Some CBD products could be forced off the shelves in the UK after recent lab reports showed them to be “illegal,” the country’s Food Safety Agency (FSA) has said.
Forty-four of 61 products (72%) recently analyzed by Kent Scientific Services (KSS) on behalf of several local authorities, were found to contain presumably higher levels of THC than allowed.
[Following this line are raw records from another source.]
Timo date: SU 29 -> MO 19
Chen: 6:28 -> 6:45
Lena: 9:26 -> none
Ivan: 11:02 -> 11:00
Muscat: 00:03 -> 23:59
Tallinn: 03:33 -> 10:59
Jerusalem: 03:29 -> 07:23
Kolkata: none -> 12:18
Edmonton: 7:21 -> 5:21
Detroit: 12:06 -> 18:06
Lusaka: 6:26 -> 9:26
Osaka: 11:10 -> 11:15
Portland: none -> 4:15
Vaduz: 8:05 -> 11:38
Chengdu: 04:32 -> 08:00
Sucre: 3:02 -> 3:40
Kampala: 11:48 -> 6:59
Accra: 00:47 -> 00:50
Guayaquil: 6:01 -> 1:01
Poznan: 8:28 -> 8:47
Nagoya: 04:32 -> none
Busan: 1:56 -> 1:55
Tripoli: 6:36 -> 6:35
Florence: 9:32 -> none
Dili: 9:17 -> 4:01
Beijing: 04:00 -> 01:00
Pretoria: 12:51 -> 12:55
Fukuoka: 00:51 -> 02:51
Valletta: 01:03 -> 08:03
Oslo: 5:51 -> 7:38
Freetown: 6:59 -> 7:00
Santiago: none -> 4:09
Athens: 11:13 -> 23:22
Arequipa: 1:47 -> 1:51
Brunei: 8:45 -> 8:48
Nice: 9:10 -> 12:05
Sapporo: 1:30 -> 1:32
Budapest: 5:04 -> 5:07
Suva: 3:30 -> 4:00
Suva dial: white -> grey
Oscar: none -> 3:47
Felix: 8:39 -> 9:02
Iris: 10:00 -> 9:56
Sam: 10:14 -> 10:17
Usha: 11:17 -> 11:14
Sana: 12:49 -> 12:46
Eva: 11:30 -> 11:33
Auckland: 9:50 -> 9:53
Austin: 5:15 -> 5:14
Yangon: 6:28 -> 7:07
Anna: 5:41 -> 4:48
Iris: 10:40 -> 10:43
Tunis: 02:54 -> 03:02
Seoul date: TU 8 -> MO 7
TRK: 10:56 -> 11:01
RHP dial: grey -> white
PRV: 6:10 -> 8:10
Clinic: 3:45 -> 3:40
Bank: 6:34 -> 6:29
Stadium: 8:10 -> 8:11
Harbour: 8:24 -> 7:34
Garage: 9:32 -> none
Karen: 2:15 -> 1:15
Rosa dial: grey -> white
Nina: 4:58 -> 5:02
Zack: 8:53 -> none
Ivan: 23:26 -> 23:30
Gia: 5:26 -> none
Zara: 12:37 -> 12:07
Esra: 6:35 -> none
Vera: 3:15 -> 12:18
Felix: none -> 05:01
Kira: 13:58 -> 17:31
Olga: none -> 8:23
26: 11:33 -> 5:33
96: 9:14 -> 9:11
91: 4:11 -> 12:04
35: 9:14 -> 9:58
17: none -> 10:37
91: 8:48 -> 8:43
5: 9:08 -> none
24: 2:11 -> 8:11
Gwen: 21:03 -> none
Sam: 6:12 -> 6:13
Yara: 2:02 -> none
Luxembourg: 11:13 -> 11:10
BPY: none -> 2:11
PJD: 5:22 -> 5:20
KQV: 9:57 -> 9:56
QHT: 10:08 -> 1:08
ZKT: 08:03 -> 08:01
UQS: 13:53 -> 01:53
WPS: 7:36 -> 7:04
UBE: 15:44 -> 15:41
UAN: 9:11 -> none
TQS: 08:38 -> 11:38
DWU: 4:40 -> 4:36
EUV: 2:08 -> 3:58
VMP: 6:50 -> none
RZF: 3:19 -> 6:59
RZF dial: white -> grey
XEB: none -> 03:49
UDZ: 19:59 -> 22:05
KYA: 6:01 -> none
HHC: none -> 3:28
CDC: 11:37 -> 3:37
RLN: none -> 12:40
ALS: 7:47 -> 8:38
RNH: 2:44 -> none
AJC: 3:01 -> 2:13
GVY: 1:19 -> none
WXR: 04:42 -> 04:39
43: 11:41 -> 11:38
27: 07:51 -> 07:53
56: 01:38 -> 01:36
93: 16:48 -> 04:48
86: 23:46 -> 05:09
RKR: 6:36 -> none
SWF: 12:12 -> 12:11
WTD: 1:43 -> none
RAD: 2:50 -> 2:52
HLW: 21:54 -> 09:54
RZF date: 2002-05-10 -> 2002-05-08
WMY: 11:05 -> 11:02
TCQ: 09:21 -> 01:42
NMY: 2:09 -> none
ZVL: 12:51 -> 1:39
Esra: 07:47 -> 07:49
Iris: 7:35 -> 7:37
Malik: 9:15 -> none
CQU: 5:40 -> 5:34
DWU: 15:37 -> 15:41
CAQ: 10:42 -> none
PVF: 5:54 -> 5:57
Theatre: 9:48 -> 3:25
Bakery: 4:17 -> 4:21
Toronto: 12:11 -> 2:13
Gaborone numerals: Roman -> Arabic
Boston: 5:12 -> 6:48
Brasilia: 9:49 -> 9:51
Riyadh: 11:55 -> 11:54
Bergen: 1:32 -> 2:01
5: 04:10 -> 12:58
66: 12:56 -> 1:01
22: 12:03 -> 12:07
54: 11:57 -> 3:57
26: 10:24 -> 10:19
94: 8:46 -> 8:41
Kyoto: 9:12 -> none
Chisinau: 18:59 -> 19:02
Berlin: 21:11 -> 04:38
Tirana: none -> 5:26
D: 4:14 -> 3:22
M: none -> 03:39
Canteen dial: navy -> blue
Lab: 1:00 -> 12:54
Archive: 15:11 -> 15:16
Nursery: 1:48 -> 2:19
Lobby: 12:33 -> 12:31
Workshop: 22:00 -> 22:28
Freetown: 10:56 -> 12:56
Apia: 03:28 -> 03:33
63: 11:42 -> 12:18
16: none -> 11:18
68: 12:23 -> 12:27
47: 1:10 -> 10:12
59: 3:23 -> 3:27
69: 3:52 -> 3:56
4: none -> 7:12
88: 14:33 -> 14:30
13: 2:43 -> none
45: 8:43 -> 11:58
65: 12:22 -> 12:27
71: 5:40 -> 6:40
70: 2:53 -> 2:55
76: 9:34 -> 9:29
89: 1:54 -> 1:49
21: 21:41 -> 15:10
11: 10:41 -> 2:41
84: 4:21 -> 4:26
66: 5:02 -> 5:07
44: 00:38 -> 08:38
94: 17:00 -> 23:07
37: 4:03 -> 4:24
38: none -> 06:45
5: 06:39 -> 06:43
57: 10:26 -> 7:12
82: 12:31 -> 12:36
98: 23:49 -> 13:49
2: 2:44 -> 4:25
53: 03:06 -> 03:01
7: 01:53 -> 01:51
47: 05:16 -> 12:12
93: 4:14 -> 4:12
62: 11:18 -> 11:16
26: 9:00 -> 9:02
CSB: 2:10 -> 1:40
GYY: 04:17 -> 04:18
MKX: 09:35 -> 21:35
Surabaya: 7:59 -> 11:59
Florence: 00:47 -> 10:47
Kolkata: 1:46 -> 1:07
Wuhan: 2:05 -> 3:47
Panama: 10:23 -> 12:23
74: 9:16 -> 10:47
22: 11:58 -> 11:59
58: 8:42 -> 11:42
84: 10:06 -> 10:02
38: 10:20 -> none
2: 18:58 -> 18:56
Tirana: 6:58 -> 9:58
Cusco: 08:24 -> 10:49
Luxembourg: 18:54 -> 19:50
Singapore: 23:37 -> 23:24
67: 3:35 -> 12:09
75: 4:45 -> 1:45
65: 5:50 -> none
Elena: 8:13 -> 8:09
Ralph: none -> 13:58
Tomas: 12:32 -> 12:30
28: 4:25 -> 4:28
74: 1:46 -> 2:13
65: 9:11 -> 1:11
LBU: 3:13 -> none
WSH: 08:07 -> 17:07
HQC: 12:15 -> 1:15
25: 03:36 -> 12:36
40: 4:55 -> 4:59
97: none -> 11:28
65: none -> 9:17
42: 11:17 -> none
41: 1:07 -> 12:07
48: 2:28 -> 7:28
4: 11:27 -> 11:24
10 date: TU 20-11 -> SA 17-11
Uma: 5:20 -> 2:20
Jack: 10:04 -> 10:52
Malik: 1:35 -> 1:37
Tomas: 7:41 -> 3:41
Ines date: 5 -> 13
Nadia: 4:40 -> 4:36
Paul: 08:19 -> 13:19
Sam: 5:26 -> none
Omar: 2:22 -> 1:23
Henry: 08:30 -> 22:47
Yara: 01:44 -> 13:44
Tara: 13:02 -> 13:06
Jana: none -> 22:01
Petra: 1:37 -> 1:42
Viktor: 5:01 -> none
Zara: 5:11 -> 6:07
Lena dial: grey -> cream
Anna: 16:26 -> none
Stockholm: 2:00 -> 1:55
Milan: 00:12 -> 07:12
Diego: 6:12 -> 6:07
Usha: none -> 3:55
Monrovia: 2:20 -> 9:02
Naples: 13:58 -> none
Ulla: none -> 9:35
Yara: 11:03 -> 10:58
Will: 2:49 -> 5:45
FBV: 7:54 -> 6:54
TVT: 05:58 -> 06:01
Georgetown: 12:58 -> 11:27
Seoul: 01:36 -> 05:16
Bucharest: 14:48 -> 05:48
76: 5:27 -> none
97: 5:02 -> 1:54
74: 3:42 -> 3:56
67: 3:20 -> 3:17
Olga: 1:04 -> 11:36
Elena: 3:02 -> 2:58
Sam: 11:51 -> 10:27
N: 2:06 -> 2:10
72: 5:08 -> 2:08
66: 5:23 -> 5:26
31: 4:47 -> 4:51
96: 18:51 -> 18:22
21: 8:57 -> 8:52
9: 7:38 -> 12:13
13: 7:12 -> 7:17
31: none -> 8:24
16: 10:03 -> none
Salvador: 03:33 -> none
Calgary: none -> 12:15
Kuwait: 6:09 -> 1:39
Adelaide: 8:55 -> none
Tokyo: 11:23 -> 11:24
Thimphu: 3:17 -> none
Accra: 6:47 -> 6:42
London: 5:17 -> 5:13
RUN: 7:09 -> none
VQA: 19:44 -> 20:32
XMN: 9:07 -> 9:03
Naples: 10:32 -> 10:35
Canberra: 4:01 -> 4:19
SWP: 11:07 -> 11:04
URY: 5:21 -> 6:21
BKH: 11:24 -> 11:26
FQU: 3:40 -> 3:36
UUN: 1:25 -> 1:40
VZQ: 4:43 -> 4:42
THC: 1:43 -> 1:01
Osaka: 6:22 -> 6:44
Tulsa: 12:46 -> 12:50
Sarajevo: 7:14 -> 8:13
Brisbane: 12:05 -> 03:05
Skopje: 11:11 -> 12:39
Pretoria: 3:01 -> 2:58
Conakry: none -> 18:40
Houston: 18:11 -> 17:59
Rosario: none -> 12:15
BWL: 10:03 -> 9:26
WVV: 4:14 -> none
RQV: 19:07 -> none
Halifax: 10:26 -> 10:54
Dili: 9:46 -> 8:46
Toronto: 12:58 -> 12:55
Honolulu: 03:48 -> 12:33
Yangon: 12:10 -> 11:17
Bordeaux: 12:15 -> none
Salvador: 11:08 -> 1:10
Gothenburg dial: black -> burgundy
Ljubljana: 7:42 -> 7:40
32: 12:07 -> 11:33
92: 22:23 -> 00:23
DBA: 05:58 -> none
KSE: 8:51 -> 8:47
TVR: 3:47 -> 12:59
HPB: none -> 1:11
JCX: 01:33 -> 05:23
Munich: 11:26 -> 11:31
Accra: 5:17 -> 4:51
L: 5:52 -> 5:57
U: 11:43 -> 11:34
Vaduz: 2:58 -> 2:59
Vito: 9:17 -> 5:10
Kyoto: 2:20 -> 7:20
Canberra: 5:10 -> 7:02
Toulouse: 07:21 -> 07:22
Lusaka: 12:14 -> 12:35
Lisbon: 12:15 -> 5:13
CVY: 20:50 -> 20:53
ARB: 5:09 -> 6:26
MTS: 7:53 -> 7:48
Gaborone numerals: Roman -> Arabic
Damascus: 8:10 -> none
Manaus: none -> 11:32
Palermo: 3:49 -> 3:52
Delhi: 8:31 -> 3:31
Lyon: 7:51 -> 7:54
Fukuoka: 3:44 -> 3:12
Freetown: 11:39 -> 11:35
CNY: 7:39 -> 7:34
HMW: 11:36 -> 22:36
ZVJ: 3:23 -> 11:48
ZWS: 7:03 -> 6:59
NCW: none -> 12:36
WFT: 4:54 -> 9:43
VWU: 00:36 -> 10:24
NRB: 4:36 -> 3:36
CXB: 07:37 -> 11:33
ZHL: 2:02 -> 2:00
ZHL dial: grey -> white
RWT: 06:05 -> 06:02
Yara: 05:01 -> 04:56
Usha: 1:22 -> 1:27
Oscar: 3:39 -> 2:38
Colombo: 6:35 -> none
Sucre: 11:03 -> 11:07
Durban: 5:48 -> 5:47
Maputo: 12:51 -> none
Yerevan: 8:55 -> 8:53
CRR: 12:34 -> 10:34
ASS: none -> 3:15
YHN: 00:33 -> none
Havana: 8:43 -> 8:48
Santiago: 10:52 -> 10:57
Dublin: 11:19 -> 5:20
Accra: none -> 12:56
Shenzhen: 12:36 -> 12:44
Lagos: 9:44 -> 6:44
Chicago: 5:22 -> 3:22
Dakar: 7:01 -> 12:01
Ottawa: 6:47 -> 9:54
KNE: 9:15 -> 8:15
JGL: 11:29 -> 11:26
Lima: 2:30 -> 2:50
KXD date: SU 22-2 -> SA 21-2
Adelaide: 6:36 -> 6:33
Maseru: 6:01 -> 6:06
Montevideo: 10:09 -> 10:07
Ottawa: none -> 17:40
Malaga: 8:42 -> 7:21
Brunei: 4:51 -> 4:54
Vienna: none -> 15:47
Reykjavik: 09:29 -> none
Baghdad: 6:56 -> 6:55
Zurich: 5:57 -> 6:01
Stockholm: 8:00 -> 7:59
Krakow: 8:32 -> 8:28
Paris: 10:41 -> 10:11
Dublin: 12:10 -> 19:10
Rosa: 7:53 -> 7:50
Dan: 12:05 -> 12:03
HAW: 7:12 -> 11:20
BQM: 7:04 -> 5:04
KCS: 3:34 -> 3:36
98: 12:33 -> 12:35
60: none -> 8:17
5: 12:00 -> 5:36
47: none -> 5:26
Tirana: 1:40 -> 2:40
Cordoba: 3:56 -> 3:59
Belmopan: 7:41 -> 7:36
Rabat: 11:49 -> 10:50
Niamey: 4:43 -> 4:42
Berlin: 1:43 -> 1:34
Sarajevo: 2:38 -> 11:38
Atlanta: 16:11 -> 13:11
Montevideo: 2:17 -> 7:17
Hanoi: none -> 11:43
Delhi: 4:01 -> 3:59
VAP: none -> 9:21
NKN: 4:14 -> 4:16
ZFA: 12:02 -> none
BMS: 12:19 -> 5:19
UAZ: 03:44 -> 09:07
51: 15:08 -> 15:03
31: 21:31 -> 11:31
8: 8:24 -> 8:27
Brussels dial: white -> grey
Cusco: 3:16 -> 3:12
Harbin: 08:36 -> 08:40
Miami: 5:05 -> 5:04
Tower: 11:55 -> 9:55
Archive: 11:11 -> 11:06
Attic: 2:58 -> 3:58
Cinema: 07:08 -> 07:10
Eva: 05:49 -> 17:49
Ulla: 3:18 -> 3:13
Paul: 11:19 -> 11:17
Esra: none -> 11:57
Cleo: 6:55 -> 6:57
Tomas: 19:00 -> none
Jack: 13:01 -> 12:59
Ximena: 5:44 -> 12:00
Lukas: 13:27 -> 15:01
KSS reported, for example, that one consumer failed a workplace drug test after taking one of the CBD products.
KSS operates an Official Control Laboratory under the Kent County Council, one of just four public laboratories across England that provide scientific services to local authorities and companies under the Food Safety Act of 1990.
“We have asked to see the complete set of sampling results so we can work with local authorities to ensure that those CBD products that should not be on sale are removed from shelves,” said Linden Jack, Deputy Director of Food Policy at the FSA, which is currently reviewing 12,000 CBD products as it seeks to clear up an existing gray market and assure consumer safety.
The KSS study looked primarily at CBD taken internally but also included cosmetics and vapes, products not under the purview of the FSA. CBD food products evaluated included gummy bears, cookies and lollipops, cola chunks, marmalade and drinks, according to KSS.
In addition to concerns over THC, the KSS analysis also revealed some products containing “significantly less” CBD – up to 99% in deficiency — than claimed on package labeling while others that were purportedly CBD-free were found to contain the compound.
“The issue with this is that people don’t know what they are consuming,” Mark Rolfe of KSS told the BBC.
That the CBD sampled contained THC is not surprising because CBD retains traces of delta-9 THC, found in abundance in marijuana plants but only in very minuscule amounts in industrial hemp.
With the Medicines and Healthcare Products Regulatory Agency (MHRA) having set the acceptable level for THC in food products at the absurdly low level of 1 milligram per pack, no matter the package size – a benchmark stakeholders are seeking to change – it is possible most if not all CBD products currently on the market are “illegal.”
Advocates and stakeholders have said raising the THC barrier is fundamental to establishing an advanced UK CBD market, which was estimated at £690 million ($929 million/€824 million) in 2021
FSA & ‘novel’ food
While KSS did not publicly identify the offending brands or producers, the products presumably met initial requirements of the troubled process in which the FSA is looking at CBD under rules for new or “novel” foods.
Those products have yet to achieve the FSA’s final approval, but producers have been allowed to keep their brands on the market pending further evaluation if they can prove they appeared on retail shelves before February 2020, under the agency’s criteria.
“This survey highlights the importance of the work we are doing to bring this growing industry into compliance,” Jack said.